Pilotsystem für Klimavorhersage und Frühwarnung vor Schädlingen und Pflanzenkrankheiten (Video auf Spanisch mit englischen Untertiteln)

Derzeit gibt es in der Region Mantecani südlich von La Paz, etwa 15 Minuten von Patacamaya entfernt, drei meteorologische Stationen, und es bestehen bereits Pläne zur Ausweitung des Vorhersagesystems auf weitere Gemeinden. 

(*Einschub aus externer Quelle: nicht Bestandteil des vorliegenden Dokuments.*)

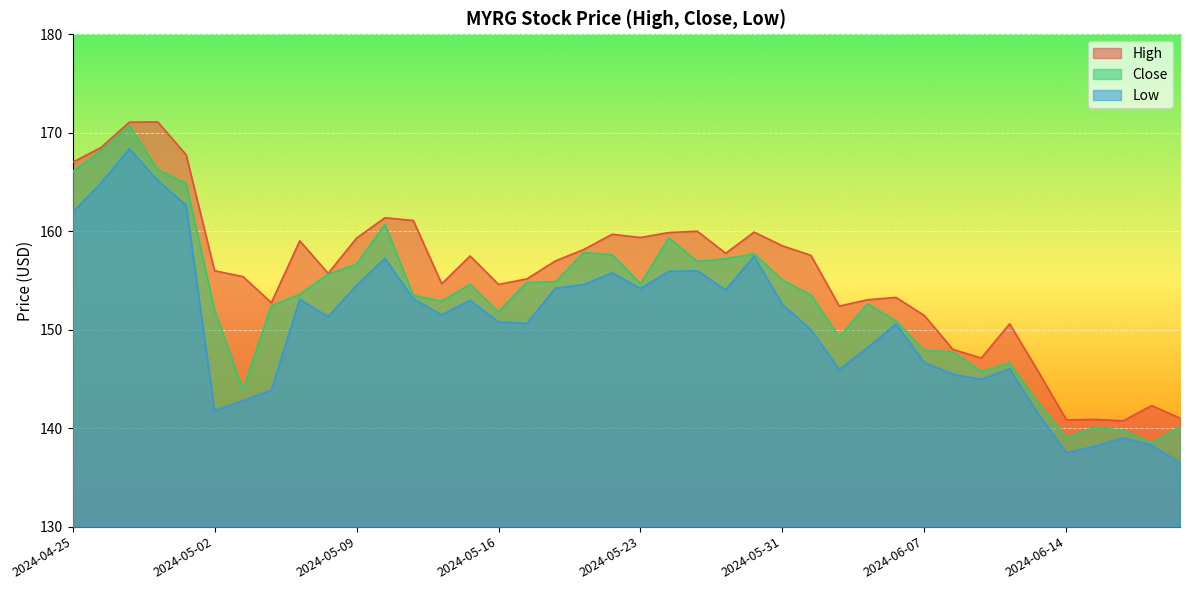

Rank the series by their average value, from highest to lowest.

High, Close, Low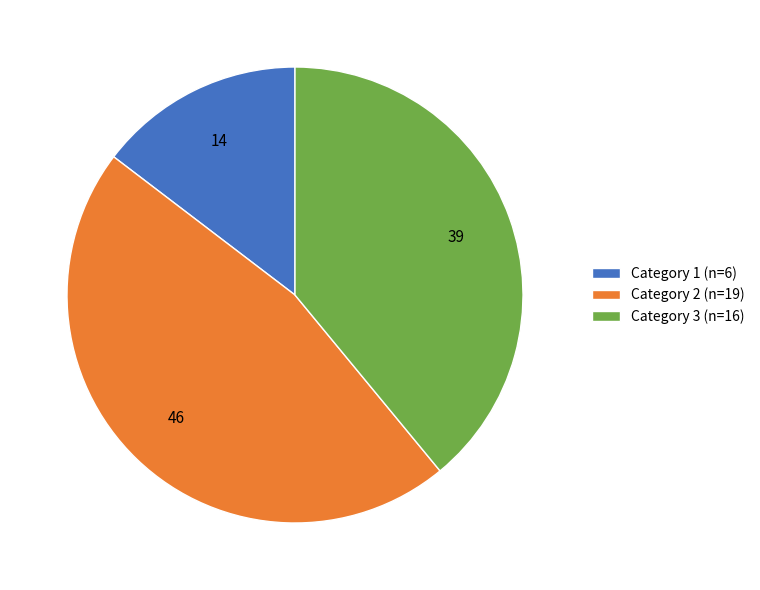

How many slices are in this pie chart?

3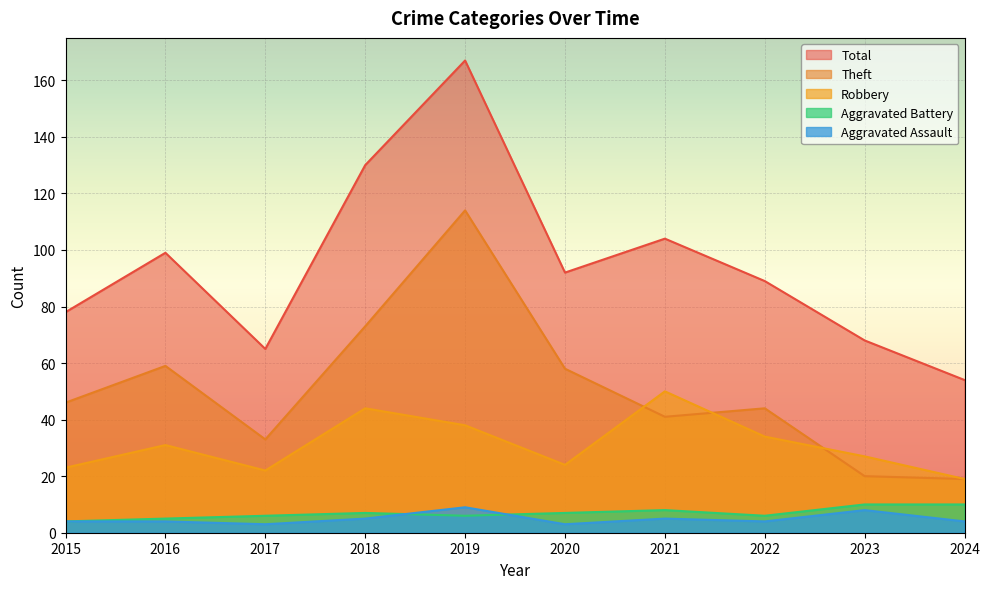

What is the difference between the Theft values at 2023 and 2015?

26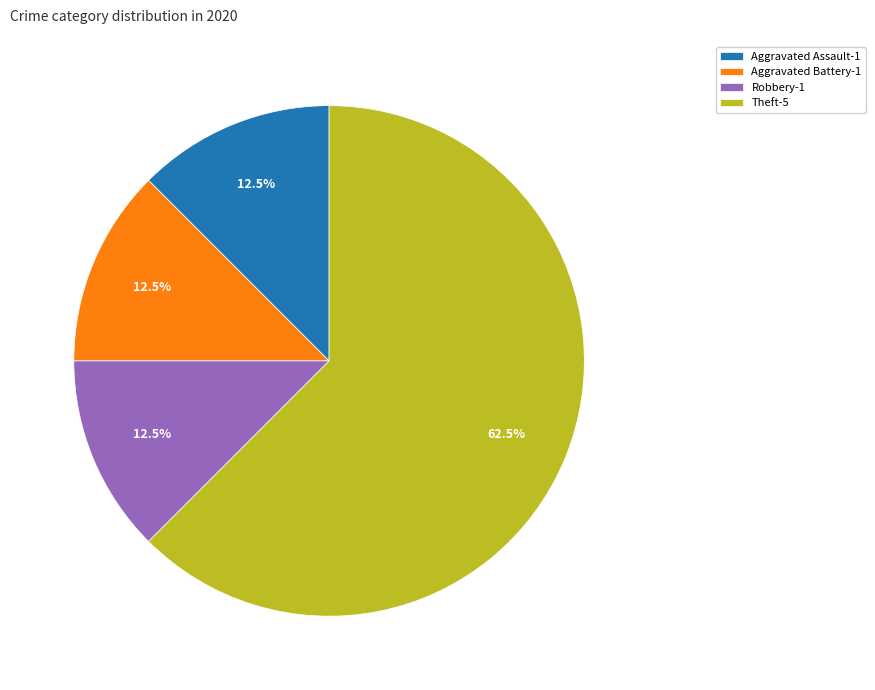

Which category accounts for the majority?

Theft-5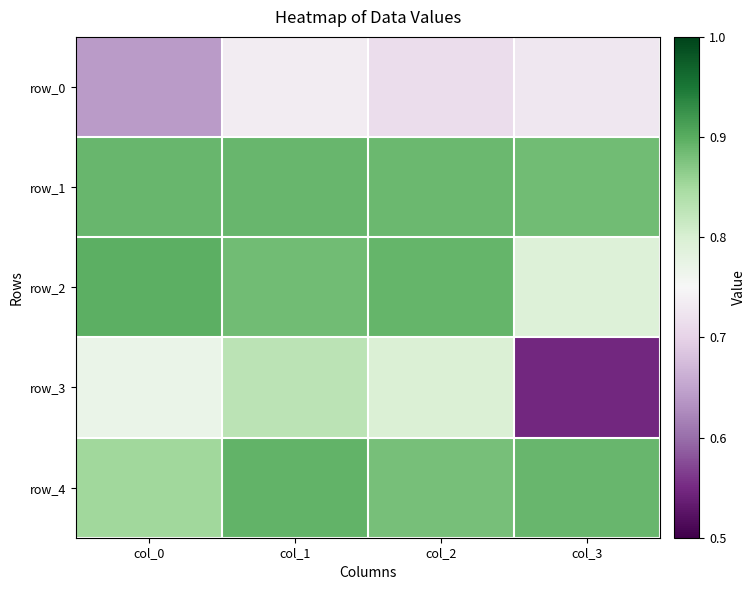

Reading left to right, what are all the values shown in this chart?

row_0: 0.6	0.7	0.7	0.7
row_1: 0.9	0.9	0.9	0.9
row_2: 0.9	0.9	0.9	0.8
row_3: 0.8	0.8	0.8	0.5
row_4: 0.9	0.9	0.9	0.9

Franz Miralles, Projektkoordinator bei Swisscontact: «Dieses Experiment kann auf eine landesweite Ebene übertragen werden. Das erste Anzeichen für eine Verhaltensänderung war eine effizientere Nutzung von Wasser zur Pflanzenbewässerung, und das wiederum bewirkt unmittelbar ein Ausbleiben von Schädlingen und Krankheiten.» 

Das Experiment ist Teil des von Swisscontact umgesetzten Projekts Inclusive Markets und wurde von der Direktion für Entwicklung und Zusammenarbeit (DEZA) und der schwedischen Agentur für internationale Entwicklungszusammenarbeit (SIDA) finanziert.